Tayfun Coskun | Anadolu | Getty Images
Amazon will begin selling its smart grocery carts to other retailers, the company said Wednesday, marking its latest bid to turn its Dash Cart technology into a service.
A handful of Price Chopper and McKeever’s Market stores located in Kansas and Missouri are testing the smart grocery carts, which track and tally up items while customers shop, Amazon said.
Amazon launched the Dash Cart in 2020 at its Fresh supermarket chain before adding it to select Whole Foods stores. They use a combination of computer vision and sensors to identify items as they’re placed in bags inside the cart. As shoppers add and remove items, a display on the cart adjusts the total price in real time.
Amazon is following a similar playbook previously deployed for its “Just Walk Out” cashier-less technology. Just Walk Out was first conceived for use in Amazon’s Go convenience stores, until Amazon began selling the system to third-party retailers in airports, stadiums, hospitals and other venues.
While it’s signed up more third-party Just Walk Out users, Amazon has pulled the technology from many of its own grocery stores. Earlier this month, Amazon said it would scrap Just Walk Out at some Fresh stores, and the two Whole Foods locations where it was installed. The company’s Go convenience stores and smaller Fresh stores in the U.K. will continue to use the technology, while it will expand Dash Carts in its U.S. Fresh stores.
Amazon teams working on Just Walk Out, Dash Carts and other physical store technologies were among those hit by layoffs earlier this month.
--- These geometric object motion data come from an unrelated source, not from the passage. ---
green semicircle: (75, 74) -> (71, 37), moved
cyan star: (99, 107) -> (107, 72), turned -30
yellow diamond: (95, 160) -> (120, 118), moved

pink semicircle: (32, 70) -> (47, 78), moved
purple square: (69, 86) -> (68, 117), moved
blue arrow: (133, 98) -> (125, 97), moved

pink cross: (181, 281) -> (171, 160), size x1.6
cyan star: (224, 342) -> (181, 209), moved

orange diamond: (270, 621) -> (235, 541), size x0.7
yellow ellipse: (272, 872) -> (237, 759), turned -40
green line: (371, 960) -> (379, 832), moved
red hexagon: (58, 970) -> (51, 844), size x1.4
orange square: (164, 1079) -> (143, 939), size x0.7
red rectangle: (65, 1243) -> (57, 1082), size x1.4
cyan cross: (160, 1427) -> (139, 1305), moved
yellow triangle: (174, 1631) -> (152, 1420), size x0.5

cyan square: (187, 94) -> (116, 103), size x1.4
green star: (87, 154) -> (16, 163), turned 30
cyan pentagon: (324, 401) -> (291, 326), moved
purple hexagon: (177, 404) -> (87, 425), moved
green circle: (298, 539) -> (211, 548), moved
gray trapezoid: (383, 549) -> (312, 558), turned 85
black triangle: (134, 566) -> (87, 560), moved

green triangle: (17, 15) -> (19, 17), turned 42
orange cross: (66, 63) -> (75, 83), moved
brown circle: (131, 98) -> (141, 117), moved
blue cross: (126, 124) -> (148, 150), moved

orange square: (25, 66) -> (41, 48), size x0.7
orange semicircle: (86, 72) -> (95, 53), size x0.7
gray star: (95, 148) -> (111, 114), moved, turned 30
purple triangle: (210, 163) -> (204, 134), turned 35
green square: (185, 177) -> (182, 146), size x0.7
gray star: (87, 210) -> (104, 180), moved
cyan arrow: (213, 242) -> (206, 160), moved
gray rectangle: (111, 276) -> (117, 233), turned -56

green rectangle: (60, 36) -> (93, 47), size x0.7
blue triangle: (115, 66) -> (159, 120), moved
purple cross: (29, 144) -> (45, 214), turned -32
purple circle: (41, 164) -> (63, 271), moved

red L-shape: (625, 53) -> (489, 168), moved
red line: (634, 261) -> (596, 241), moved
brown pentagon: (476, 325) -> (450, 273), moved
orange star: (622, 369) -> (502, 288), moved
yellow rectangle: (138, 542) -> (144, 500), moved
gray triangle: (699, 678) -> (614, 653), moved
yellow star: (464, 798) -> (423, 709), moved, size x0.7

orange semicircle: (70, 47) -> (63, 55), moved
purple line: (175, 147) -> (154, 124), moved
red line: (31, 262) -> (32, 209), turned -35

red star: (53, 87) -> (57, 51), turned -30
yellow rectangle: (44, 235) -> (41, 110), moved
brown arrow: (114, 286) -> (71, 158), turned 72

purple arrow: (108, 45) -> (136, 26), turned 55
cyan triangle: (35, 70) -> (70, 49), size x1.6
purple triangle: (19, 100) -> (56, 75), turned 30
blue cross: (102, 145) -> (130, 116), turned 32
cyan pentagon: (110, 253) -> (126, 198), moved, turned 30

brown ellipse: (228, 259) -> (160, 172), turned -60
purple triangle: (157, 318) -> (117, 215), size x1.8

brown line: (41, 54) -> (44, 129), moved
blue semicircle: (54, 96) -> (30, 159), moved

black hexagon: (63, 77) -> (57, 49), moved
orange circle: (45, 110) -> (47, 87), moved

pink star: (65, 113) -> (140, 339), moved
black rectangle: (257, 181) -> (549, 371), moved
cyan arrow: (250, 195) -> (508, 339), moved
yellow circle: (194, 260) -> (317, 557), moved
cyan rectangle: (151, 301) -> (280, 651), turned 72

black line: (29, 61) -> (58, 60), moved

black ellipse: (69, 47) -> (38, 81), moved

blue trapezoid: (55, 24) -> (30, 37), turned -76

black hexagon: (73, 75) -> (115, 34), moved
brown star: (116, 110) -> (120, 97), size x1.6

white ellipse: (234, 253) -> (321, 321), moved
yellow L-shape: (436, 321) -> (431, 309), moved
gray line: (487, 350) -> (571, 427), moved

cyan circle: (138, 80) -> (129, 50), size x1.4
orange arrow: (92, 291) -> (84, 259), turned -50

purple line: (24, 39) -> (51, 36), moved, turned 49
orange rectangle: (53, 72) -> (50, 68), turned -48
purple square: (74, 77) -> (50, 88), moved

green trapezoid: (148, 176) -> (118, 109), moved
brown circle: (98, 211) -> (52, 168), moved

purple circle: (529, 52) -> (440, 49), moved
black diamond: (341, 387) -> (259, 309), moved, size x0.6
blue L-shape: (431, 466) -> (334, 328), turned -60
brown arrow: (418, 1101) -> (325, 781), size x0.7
On Wednesday, Amazon said it has “strong conviction that Just Walk Out technology will be the future in stores that have a curated selection where customers can pop in, grab the small number of items they need, and simply walk out.”
Just Walk Out relies on an array of cameras and sensors throughout the store that monitor which items shoppers pick up and charge them automatically when they leave. Amazon and other start-ups that have developed similar cashier-less checkout systems were slow to launch them in larger format stores, originally launching the systems in convenience marts, due to the complex and expensive technology involved.
Those systems came under scrutiny earlier this month after reports from Gizmodo and others claimed Amazon’s Just Walk Out technology relied on human moderators who “watched you as you shopped.” Many of the reports cited a May 2023 story from The Information which said Amazon uses roughly 1,000 employees in India to review JWO transactions and label footage to help train the AI models that make it work.
Amazon said reports that workers watched customers from afar are “untrue,” though it conceded that human staffers are responsible for labeling and annotating shopping data.
“Associates don’t watch live video of shoppers to generate receipts — that’s taken care of automatically by the computer vision algorithms,” the company said. “This is no different than any other AI system that places a high value on accuracy, where human reviewers are common.”